BEGIN MATERIAL FOR THE TASK

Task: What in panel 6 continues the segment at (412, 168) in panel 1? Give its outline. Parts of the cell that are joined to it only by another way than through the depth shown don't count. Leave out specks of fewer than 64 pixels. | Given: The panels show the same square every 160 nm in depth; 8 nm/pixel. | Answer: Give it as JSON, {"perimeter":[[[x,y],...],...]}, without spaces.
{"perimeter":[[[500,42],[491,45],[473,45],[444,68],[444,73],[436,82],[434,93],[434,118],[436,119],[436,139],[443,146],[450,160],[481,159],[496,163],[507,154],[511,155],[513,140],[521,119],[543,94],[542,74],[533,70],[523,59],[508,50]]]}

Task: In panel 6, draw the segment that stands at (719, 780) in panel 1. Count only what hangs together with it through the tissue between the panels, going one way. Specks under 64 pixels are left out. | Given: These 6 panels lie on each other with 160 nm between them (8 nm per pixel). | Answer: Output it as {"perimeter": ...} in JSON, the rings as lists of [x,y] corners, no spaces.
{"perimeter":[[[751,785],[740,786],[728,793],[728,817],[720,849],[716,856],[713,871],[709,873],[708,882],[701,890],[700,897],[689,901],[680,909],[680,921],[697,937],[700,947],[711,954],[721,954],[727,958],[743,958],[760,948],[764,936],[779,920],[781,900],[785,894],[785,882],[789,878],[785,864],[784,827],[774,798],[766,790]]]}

END MATERIAL FOR THE TASK
BEGIN MATERIAL FOR THE TASK

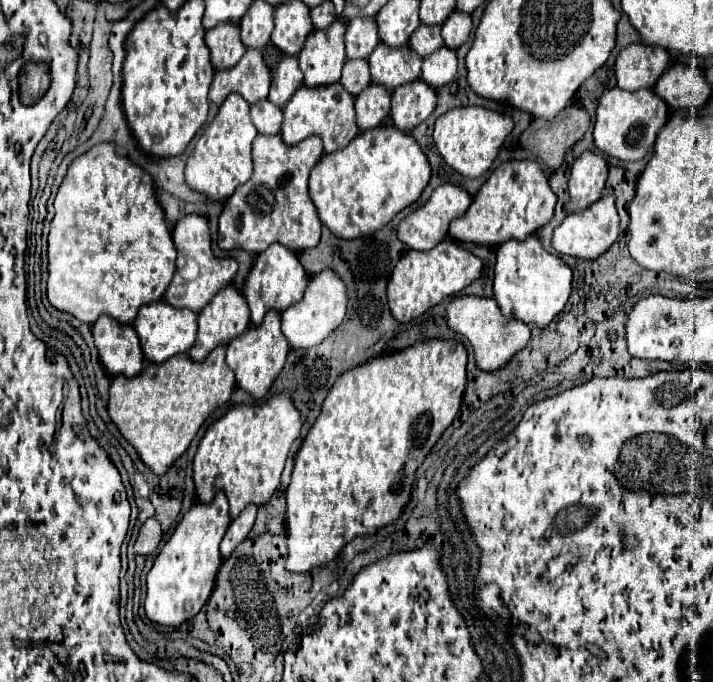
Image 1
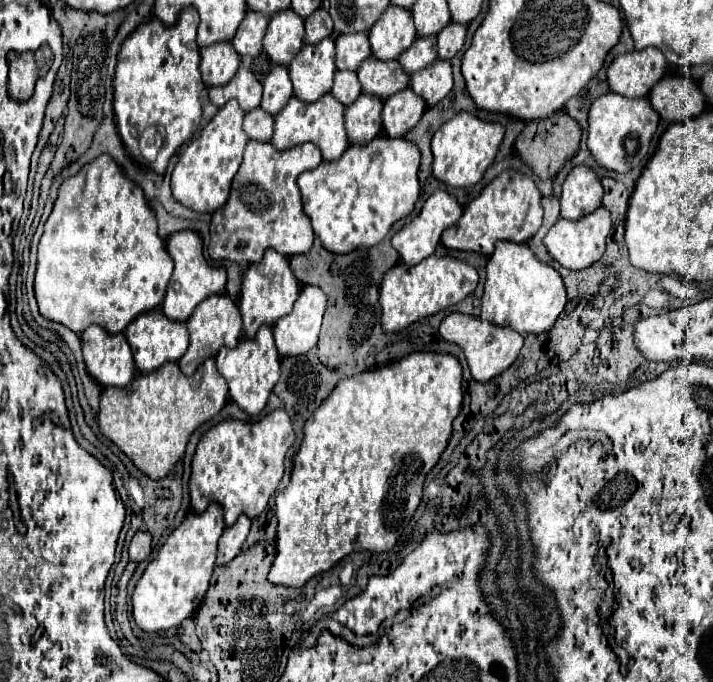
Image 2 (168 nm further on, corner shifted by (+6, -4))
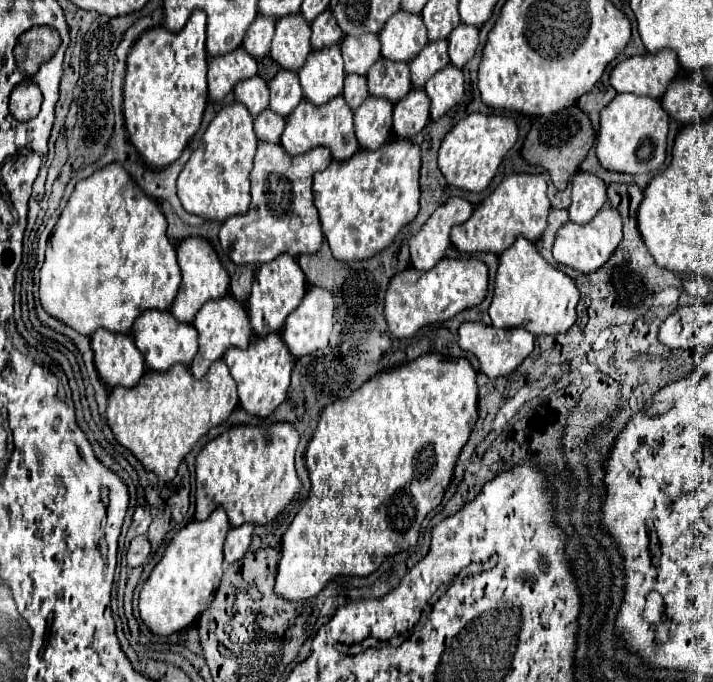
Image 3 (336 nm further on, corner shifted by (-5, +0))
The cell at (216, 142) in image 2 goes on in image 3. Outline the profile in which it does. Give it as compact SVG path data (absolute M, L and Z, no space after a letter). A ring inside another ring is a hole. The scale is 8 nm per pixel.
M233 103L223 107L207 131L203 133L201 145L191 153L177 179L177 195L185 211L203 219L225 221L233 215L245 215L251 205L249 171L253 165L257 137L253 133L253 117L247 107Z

END MATERIAL FOR THE TASK
BEGIN MATERIAL FOR THE TASK

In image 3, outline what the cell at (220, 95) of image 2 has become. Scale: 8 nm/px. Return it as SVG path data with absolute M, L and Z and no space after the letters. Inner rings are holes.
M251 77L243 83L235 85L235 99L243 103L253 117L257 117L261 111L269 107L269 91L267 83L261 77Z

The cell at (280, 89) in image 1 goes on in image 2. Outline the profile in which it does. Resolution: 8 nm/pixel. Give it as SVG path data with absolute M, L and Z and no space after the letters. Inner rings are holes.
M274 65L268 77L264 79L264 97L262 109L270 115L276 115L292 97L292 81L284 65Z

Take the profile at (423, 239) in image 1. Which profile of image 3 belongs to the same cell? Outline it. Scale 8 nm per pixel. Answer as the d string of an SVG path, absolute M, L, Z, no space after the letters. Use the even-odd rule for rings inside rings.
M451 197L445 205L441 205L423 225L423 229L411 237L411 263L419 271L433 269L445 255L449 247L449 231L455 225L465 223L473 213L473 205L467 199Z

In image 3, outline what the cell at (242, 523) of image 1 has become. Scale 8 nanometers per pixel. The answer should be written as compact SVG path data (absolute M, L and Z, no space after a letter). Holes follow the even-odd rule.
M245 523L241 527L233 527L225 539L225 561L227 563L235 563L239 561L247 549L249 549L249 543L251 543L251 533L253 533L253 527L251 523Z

END MATERIAL FOR THE TASK

INSTRUCTIONS FOR THE TASK >>
Please find, in the entries above, every line where "shifted" occurs, and copy it.

SOLUTION TO THIS PROBLEM >>
Image 2 (168 nm further on, corner shifted by (+6, -4))
Image 3 (336 nm further on, corner shifted by (-5, +0))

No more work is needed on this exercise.